In essence, the Theory of Relativity, like the geocentric theory of Ptolemy, demonstrates, in the language of mathematics, the inability to assign absolute motion and position. Everything is relative. So far there has not been discovered an absolute physical point of origin or reference. Therefore, as Ptolemy's choice to assign the earth as an absolute from which to measure all relative motion invalidated his mathematics; similarly, Relativists choice to assign the movement of light as an absolute with respect to any other circumstance of motion has also invalidated their entire mathematical structure.

Relativists declare that: The introduction of a "luminiferous aether" will prove to be superfluous ... as the view here to be developed will not require an "absolutely stationary space" provided with special properties, nor assign a velocity-vector to a point of empty space in which electromagnetic processes take place.

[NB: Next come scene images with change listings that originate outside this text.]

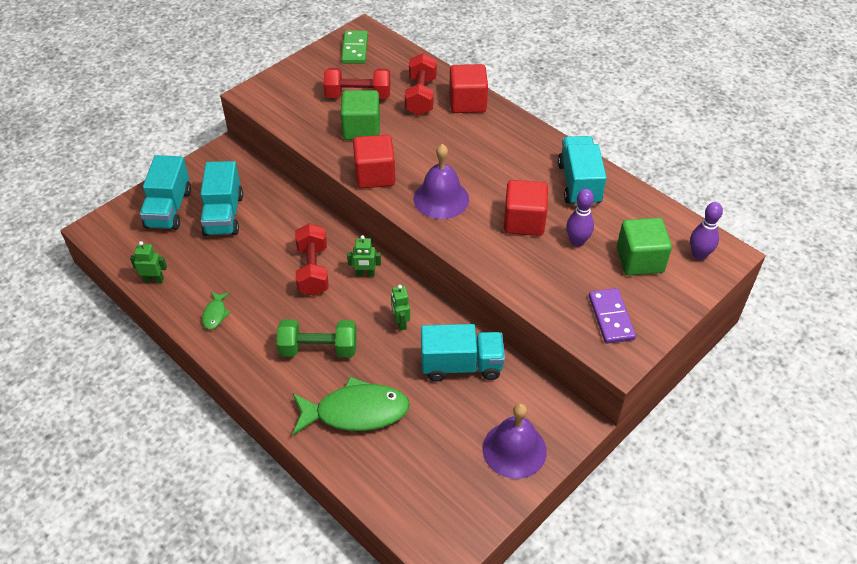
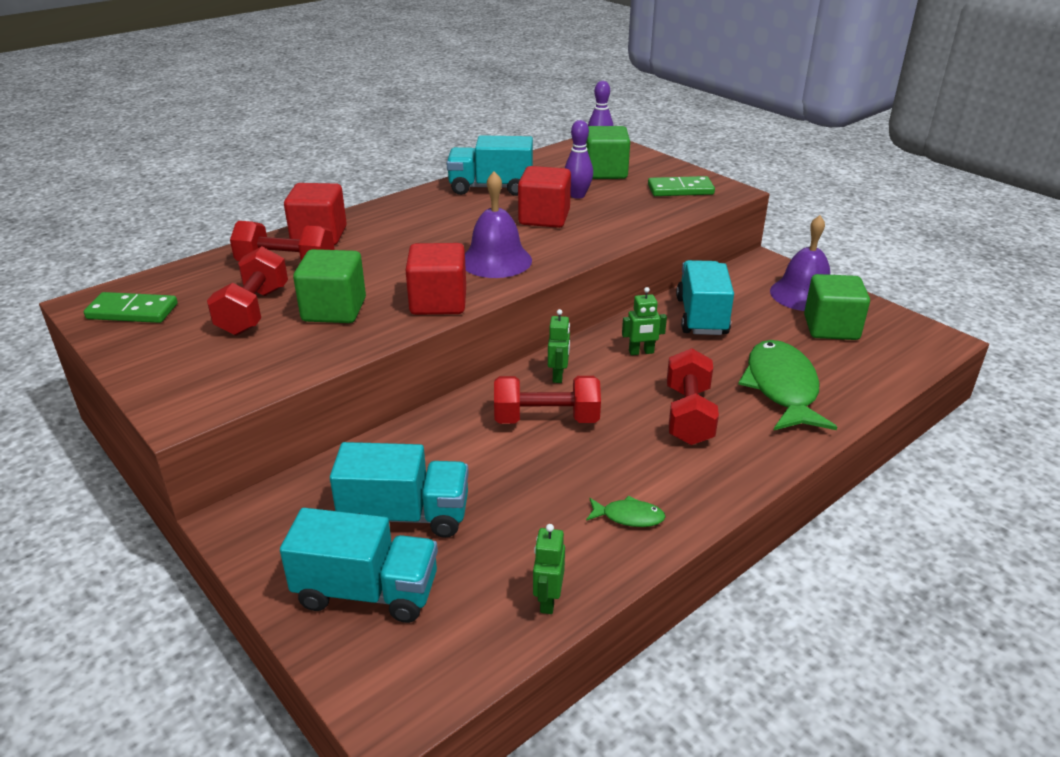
camera: 85 degrees left, 15 degrees down
(318, 349) = (688, 415): green dumbbell -> red dumbbell
(454, 463) = (831, 328): none -> green cube
(611, 317) = (680, 189): purple domino -> green domino

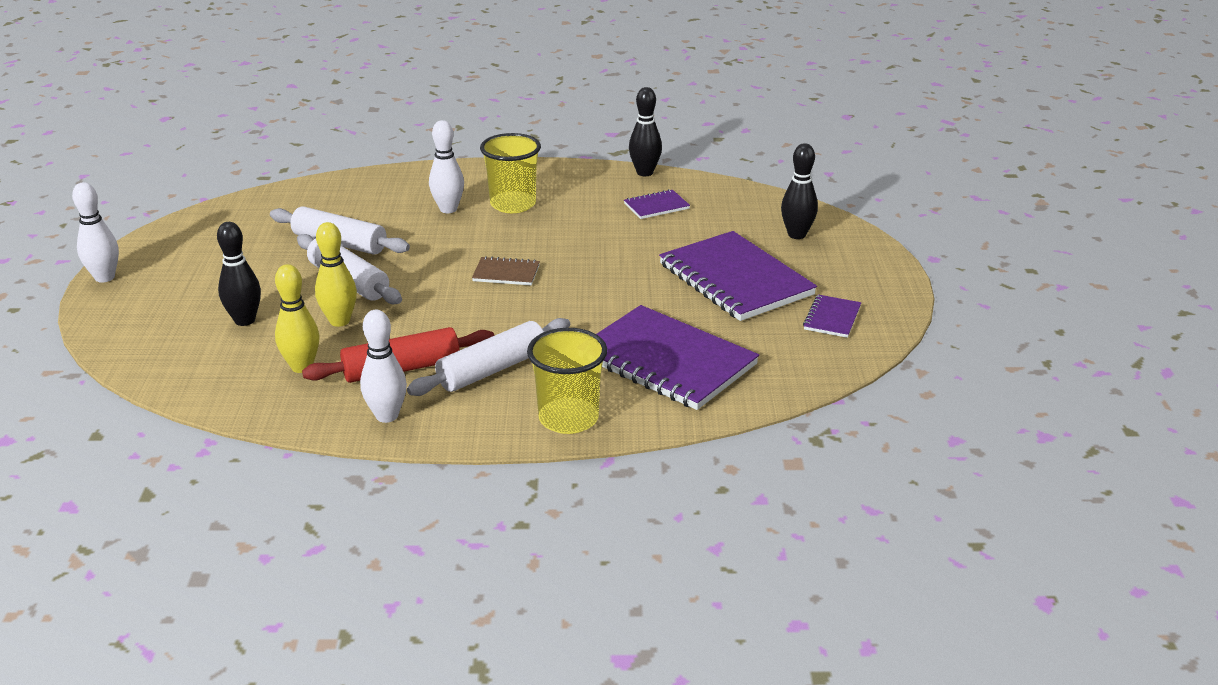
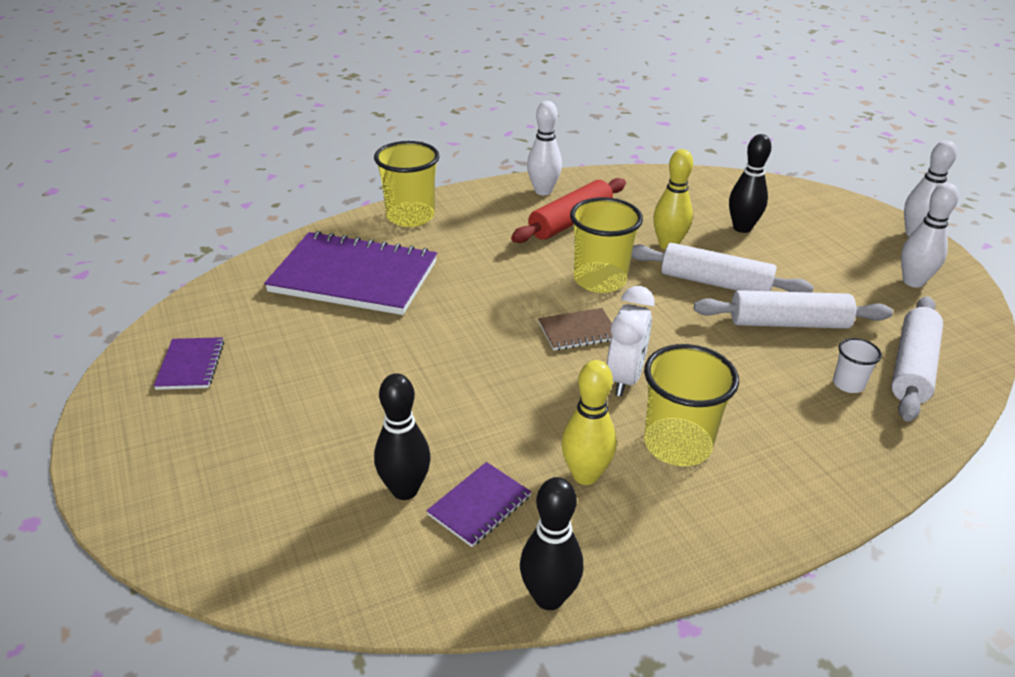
camera: 155 degrees right, 5 degrees up
(302, 367) = (645, 206): yellow bowling pin -> yellow bowling pin (585, 475)
(361, 205) = (848, 384): none -> white cup
(443, 306) = (600, 280): none -> yellow cup
(448, 209) = (744, 409): white bowling pin -> white bowling pin (913, 282)
(492, 370) = (499, 236): white rolling pin -> white rolling pin (912, 367)
(505, 239) = (625, 378): none -> white clock
(735, 279) = (316, 392): purple notebook -> none
(797, 235) = (245, 503): black bowling pin -> black bowling pin (405, 490)

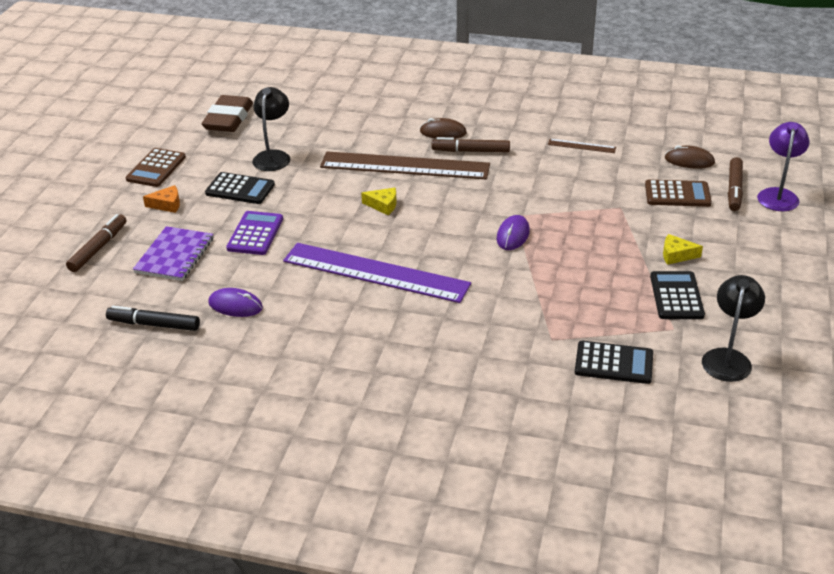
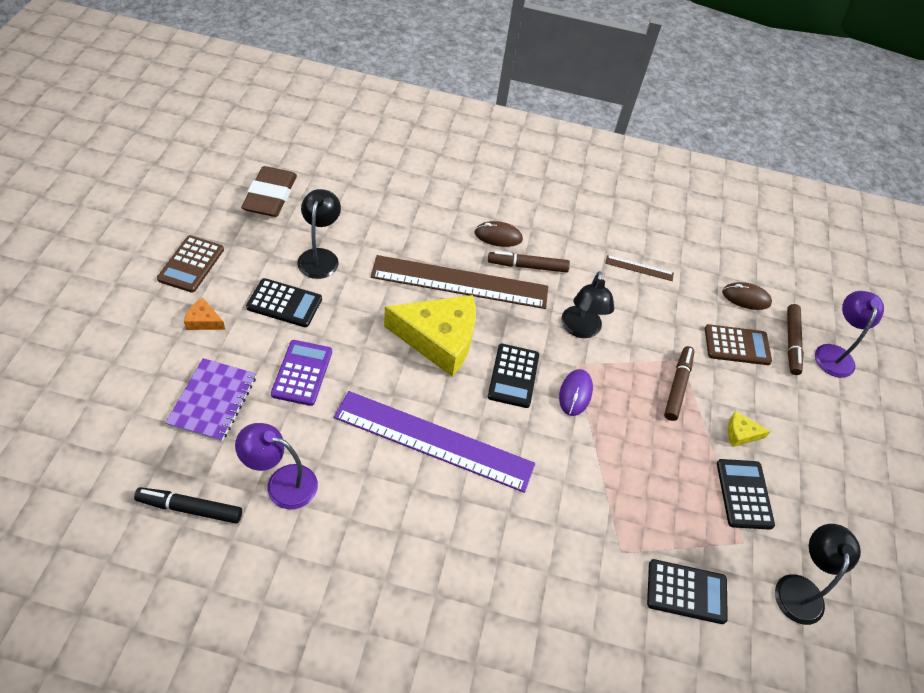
camera: 10 degrees left, 15 degrees up
(98, 248) = (126, 384): brown marker -> brown marker (677, 387)
(167, 204) = (204, 321): orange cheese -> orange cheese turned 150 degrees counterclockwise
(235, 305) = (282, 483): purple mouse -> purple lamp
(383, 205) = (439, 339): yellow cheese -> yellow cheese, size x2.42
(453, 226) = (513, 376): none -> black calculator
(520, 191) = (580, 329): none -> black lamp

They also declare that: "We now imagine space to be measured from the stationary system K by means of the stationary measuring- rod, and also from the moving system k by means of the measuring rod moving with it; and thus we obtain the co-ordinates x, y, z ..." ⁽⁵⁾

In these two statements, Relativists admit to not being able to assign a co-ordinate system and velocity vector in relation to intangible or "empty"space; but, then, somehow, by the assigning of, and comparison of, "stationary" and "moving" matter, they expect to establish a stationary co-ordinate system to measure intangible space and movement in reference to intangible space. This obvious contradiction has been rationalized in Relativistic theory by the introduction of time as simultaneity. Relativists theorize that somehow the synchronizing of events will give absolute position in space. They theorize that by comparing two intangibles (time and space which cannot be independently, tangibly measured) to each other, somehow they can then establish, not only a tangible measurement of both time and space, but, also, the measurement of absolute (stationary) position and movement of matter and energy.

The obvious problem with this particular part of relativistic theory is that simultaneity does not indicate position. An event can happen simultaneously in London and New York: Simultaneity does not indicate position in space.

The relativistic mathematics and theory concerning simultaneity, are simply another result of the mathematical virus first created and introduced in the Michelson-Morley Experiment of 1887. With the incorrect assigning and use of c and v (hypothetical velocity of light and the earth in reference to hypothetical aether and intangible space) as given mathematical values in the Michelson-Morley Experiment (and subsequent relativistic equations), Relativists have created and perpetuated the equivalent of a mathematical virus: A mathematical wild goose chase, which can be avoided by the understanding that absolute position and movement can not, as yet, be measured; and that dynamic comparisons of energy (light), the earth, rods, clocks, observers, etc. do not indicate absolute position or movement.

Written by D. and S. Birks

1. H. A. Lorentz, A. Einstein, H. Minkowski, and H. Weyl, The Principle of Relativity, (Dover Publications Inc., New York, 1952), p. 3.

2. Claudius Ptolemy, The Almagest, Great Books of The Western World, (Encyclopedia Britannica, Chicago, 1952)

3. Lorentz, The Principle of Relativity, pp. 3-7.

4. Raymond A Serway and Jerry S. Faughn, College Physics, (Saunders College Publishing, New York, 1985) p. 676.